▶ _Work to be completed_
Give each record below again, without a single difference.

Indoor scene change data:

>>>

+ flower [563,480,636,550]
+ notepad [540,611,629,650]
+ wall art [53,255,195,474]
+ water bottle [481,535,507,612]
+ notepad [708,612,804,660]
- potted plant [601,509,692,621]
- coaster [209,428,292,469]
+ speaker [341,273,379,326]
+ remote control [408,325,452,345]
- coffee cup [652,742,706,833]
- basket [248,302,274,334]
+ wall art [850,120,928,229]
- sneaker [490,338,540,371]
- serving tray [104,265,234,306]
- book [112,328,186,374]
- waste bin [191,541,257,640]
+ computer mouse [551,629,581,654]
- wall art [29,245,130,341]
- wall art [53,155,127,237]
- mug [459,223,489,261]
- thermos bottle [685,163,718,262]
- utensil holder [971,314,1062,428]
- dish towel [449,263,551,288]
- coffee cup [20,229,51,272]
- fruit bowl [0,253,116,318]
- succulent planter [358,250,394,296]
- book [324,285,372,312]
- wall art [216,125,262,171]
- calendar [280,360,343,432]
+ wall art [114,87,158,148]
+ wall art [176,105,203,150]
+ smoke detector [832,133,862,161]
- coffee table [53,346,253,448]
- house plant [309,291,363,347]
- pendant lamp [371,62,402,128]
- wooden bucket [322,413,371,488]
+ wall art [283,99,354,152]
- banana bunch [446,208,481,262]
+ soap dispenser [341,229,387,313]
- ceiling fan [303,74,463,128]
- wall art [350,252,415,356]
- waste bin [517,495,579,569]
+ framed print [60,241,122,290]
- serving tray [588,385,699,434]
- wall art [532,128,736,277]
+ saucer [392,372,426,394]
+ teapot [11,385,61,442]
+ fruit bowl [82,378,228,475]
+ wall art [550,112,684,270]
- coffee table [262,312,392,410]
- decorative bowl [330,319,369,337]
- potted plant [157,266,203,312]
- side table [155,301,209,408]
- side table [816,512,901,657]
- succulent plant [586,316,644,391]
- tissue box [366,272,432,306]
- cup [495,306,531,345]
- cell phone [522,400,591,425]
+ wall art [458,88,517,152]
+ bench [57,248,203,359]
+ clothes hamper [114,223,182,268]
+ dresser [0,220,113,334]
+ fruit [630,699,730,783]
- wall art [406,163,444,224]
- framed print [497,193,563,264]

<<<

▶ _Problem solution_
+ flower [563,480,636,550]
+ notepad [540,611,629,650]
+ wall art [53,255,195,474]
+ water bottle [481,535,507,612]
+ notepad [708,612,804,660]
- potted plant [601,509,692,621]
- coaster [209,428,292,469]
+ speaker [341,273,379,326]
+ remote control [408,325,452,345]
- coffee cup [652,742,706,833]
- basket [248,302,274,334]
+ wall art [850,120,928,229]
- sneaker [490,338,540,371]
- serving tray [104,265,234,306]
- book [112,328,186,374]
- waste bin [191,541,257,640]
+ computer mouse [551,629,581,654]
- wall art [29,245,130,341]
- wall art [53,155,127,237]
- mug [459,223,489,261]
- thermos bottle [685,163,718,262]
- utensil holder [971,314,1062,428]
- dish towel [449,263,551,288]
- coffee cup [20,229,51,272]
- fruit bowl [0,253,116,318]
- succulent planter [358,250,394,296]
- book [324,285,372,312]
- wall art [216,125,262,171]
- calendar [280,360,343,432]
+ wall art [114,87,158,148]
+ wall art [176,105,203,150]
+ smoke detector [832,133,862,161]
- coffee table [53,346,253,448]
- house plant [309,291,363,347]
- pendant lamp [371,62,402,128]
- wooden bucket [322,413,371,488]
+ wall art [283,99,354,152]
- banana bunch [446,208,481,262]
+ soap dispenser [341,229,387,313]
- ceiling fan [303,74,463,128]
- wall art [350,252,415,356]
- waste bin [517,495,579,569]
+ framed print [60,241,122,290]
- serving tray [588,385,699,434]
- wall art [532,128,736,277]
+ saucer [392,372,426,394]
+ teapot [11,385,61,442]
+ fruit bowl [82,378,228,475]
+ wall art [550,112,684,270]
- coffee table [262,312,392,410]
- decorative bowl [330,319,369,337]
- potted plant [157,266,203,312]
- side table [155,301,209,408]
- side table [816,512,901,657]
- succulent plant [586,316,644,391]
- tissue box [366,272,432,306]
- cup [495,306,531,345]
- cell phone [522,400,591,425]
+ wall art [458,88,517,152]
+ bench [57,248,203,359]
+ clothes hamper [114,223,182,268]
+ dresser [0,220,113,334]
+ fruit [630,699,730,783]
- wall art [406,163,444,224]
- framed print [497,193,563,264]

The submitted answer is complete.